What Some White Liberals Could Learn From Black Liberals
Many white progressives have remained loyal to the President they elected. But imagine the situation if all white liberals were as consistently supportive of their Presidents as are Black liberals. President Obama would currently be assured of easy re-election and the Congress would know it, making his negotiating hand infinitely stronger. Democratic donors could re-direct money to Congressional races secure in the knowledge that Obama’s re-election was a lock. Instead, like all Democratic Presidents, Barack Obama knows he is leading an army in which some of the troops (as Chait notes) were calling him a traitor even before he got sworn in and an increasing number are looking to abandon the field. In that situation, a rational commander looks for an accommodation with the other side because he can’t win with a half-committed army versus a fully-committed one. A subset of white liberals are thus creating the conditions for their own disappointment, and for that of those white and black liberals who have kept the faith.

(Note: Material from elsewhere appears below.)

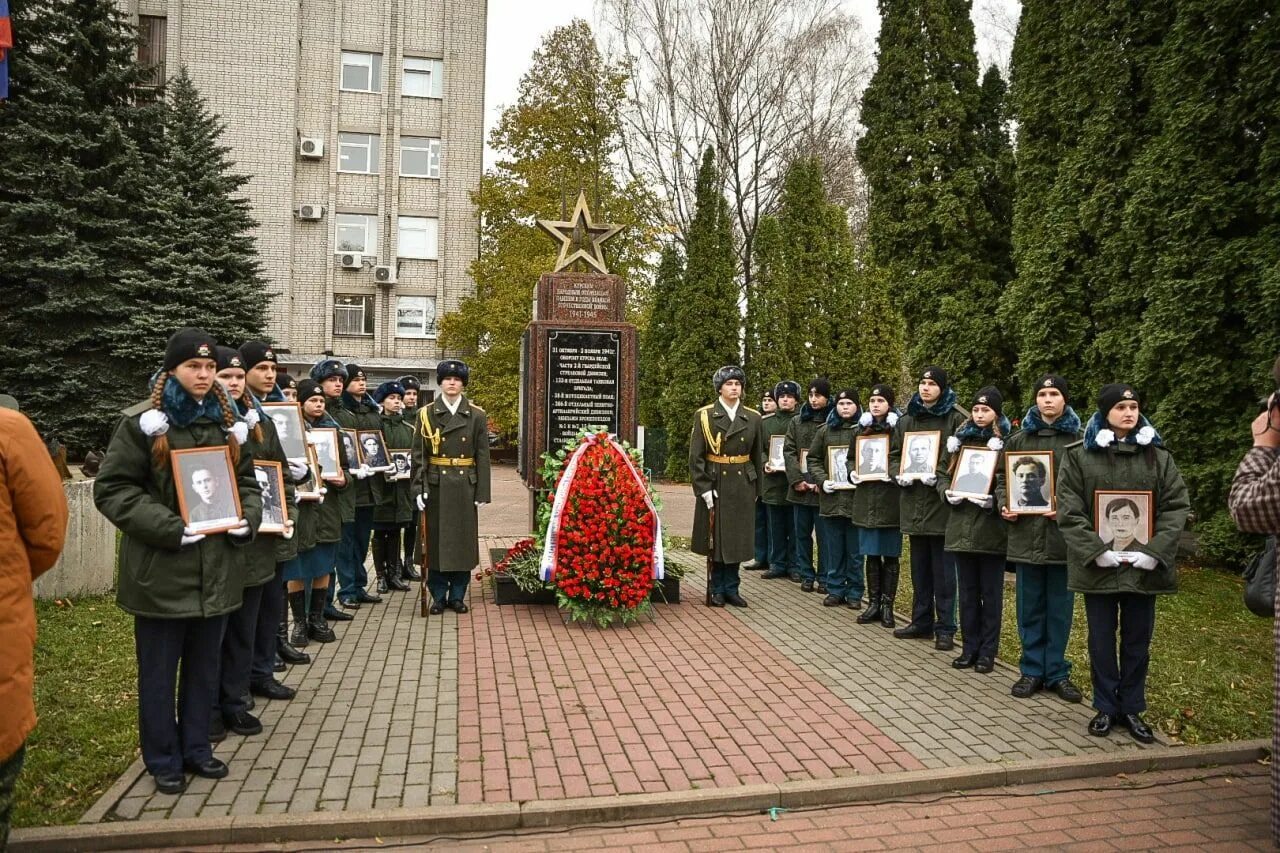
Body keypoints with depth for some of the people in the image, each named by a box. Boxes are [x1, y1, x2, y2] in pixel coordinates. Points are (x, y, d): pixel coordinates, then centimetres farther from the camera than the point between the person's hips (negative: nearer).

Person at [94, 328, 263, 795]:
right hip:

Why aren’t white liberals as consistently supportive of their Presidents as Black liberals? Despite massive, heroic progress in racial equality in the United States, white people still get their way more often or not. And it’s easy to get used to that. Black people, even highly accomplished Black people, are more aware that all change is resisted, good things don’t happen without years of sustained work, and that often you have to work twice as hard to get half as much. They don’t expect a yellow pony for a birthday present and thus they don’t feel that someone has failed them when it isn’t delivered giftwrapped to their door. That makes them the grown-ups of the American left, whom the hold-your-nose set would do well to emulate.